### Exercise objective
Copy out every line of the material below word for word, leaving out the pictures.

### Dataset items
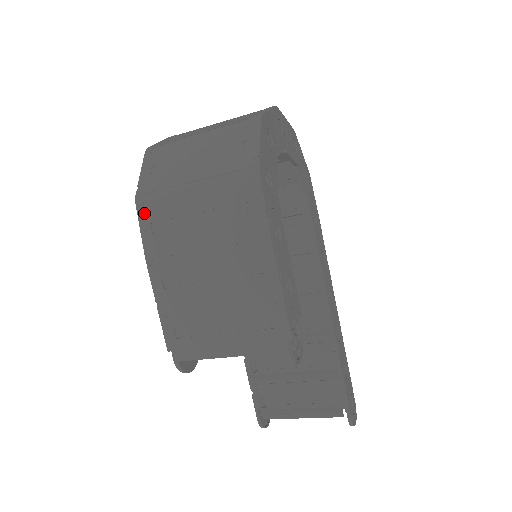
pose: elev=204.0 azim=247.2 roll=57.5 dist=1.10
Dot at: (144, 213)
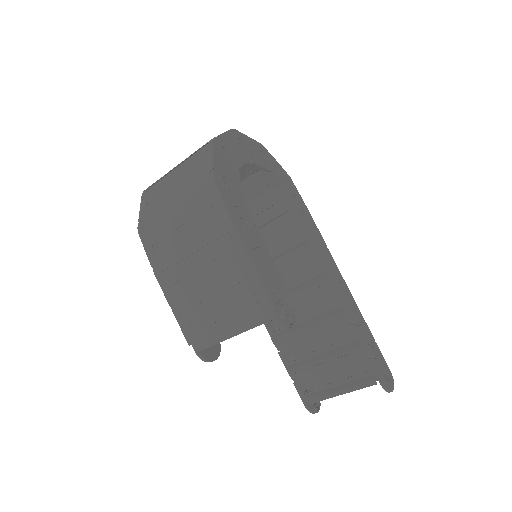
Dot at: (146, 239)
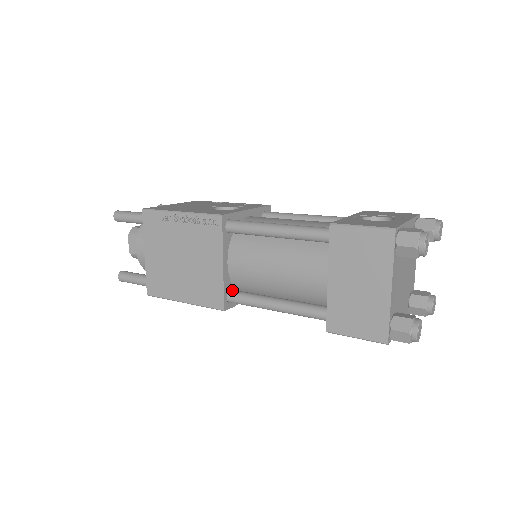
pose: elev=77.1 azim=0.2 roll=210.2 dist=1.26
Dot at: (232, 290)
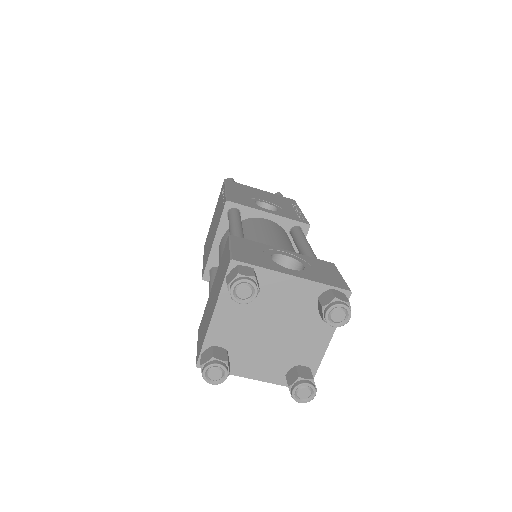
Dot at: (217, 268)
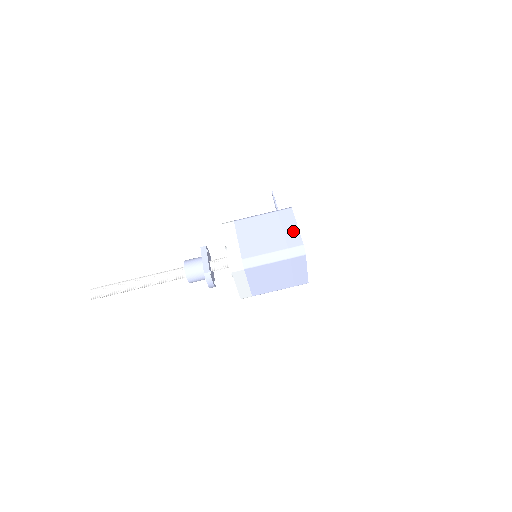
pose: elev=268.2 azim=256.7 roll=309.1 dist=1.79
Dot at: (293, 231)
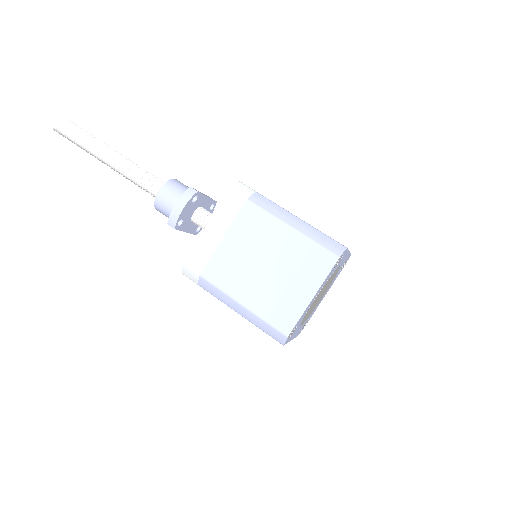
Dot at: occluded
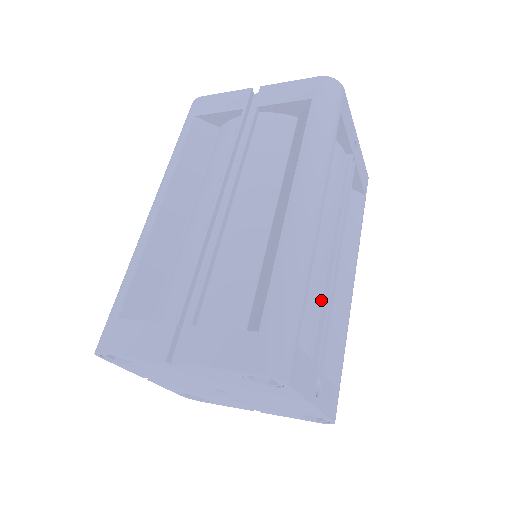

### In response
pose: elev=204.0 azim=247.2 roll=57.5 dist=1.10
Dot at: (144, 213)
Dot at: (146, 239)
pose: elev=77.1 azim=0.2 roll=210.2 dist=1.26
Dot at: (232, 290)
Dot at: (217, 268)
pose: elev=268.2 azim=256.7 roll=309.1 dist=1.79
Dot at: (293, 231)
Dot at: occluded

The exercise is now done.